Brian Hayes MEP today (Wednesday) called on the government to seek an exemption for Ireland on EU procurement rules, specifically for industries that are highly exposed to Brexit.
“As each day passes, the Brexit uncertainty gets more and more extreme. Those caught in the worst of the crossfire are Irish businesses that suffer from things like currency devaluation, economic uncertainty, distorted trading patterns and increased competition.
“EU procurement rules mean that when the government opens a tender for the provision of a public good or service, the tendering process must be opened up to all EU companies.
“The problem is that certain Irish industries are acutely feeling the Brexit squeeze already and the added burden of having to compete with other EU competitors, many of whom can provide services on a cheaper basis, could make some businesses unviable.
“In the area of construction, energy and transport sectors, there are many small and medium sized Irish businesses that rely heavily on public procurement. We need to provide every support possible to such businesses with Brexit acting as a major impediment to the growth of Irish SMEs. Ireland’s public procurement market is worth €12 billion and serves as a crucial platform for a large number of Irish jobs.
“There are provisions in the EU procurement rules to exempt certain markets from the rules. For example, if ultilities operators in a certain market are subject to competitive pressure, they may get an exemption from EU rules.

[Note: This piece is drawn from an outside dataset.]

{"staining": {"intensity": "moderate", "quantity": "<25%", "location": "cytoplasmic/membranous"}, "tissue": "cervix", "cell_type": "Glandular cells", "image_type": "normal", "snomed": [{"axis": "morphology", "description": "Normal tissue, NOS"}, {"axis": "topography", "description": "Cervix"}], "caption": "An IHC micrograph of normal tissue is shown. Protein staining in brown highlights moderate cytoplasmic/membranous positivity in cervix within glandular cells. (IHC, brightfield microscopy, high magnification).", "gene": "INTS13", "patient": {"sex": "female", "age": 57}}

“The government should submit an exemption application to DG Growth in the European Commission setting out the sectors that are particularly exposed to Brexit and which may rely heavily on public procurement.
“The Commission have received 34 exemption applications up to now and Ireland has never made an application. That means we are in a good place to seek such an exemption.
“Some countries rely heavily on exemptions to protect certain sectors. Italy, for example, has sought six exemptions, Austria has sought four and the UK has sought three.
“Part of Ireland’s contingency planning on Brexit must be about preparing our indigenous businesses and ensuring that they have the best possible conditions to prosper in these uncertain times.”